Ed eccoci ad Allegri che – scrive il Corsera – è il vero piano A del Napoli.
Allegri aveva già l’accordo con Adl per lo scorso anno
Ecco le parole:
“Giovanni Manna, ds del Napoli, ha in tasca il piano B (che per lui è A). Amico di lunga data di Max Allegri, con cui di recente è uscito a cena a Milano, ha già avanzato la proposta. Del resto, non è un mistero, prima che Conte lo scorso anno decidesse di restare, Allegri aveva trovato l’accordo con De Laurentiis per un contratto biennale”.

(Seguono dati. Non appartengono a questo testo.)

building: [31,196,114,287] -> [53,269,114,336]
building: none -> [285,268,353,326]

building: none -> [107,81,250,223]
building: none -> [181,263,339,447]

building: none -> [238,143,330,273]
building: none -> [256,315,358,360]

Ora non è più un mistero per nessuno quel che il Napolista scriveva quotidianamente (e veniva deriso dai tifosotti che nulla sanno, ahiloro) e cioè che Conte era sull’uscio e Allegri pronto a subentrargli. Fu una forzatura la permanenza di Conte, dovuta a un rilancio considerevole da parte di De Laurentiis. Probabilmente il presidente se n’è pentito. Anche De Bruyne – come scritto più volte – fu acquistato proprio per far dimenticare alla piazza la partenza di Conte e ovviamente Allegri diede il suo benestare.

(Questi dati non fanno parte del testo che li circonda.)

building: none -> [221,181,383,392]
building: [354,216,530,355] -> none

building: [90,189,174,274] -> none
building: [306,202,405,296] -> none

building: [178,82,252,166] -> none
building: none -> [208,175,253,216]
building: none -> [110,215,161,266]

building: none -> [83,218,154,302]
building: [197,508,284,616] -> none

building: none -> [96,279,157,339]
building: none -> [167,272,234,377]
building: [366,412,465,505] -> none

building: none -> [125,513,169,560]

Max detta al Milan le condizioni per restare
Ma tornando all’oggi, il Corsera scrive che Allegri, “frequentatore di casinò, gioca su più tavoli”.
Allegri ora è al Milan ma vuole sapere che cos’accadrà in società. Lui rimarrà solo in un caso: ridimensionamento se non addio di Ibrahimovic (almeno per quel che compete le questioni della squadra), il ritorno di Galliani e un mercato da Champions.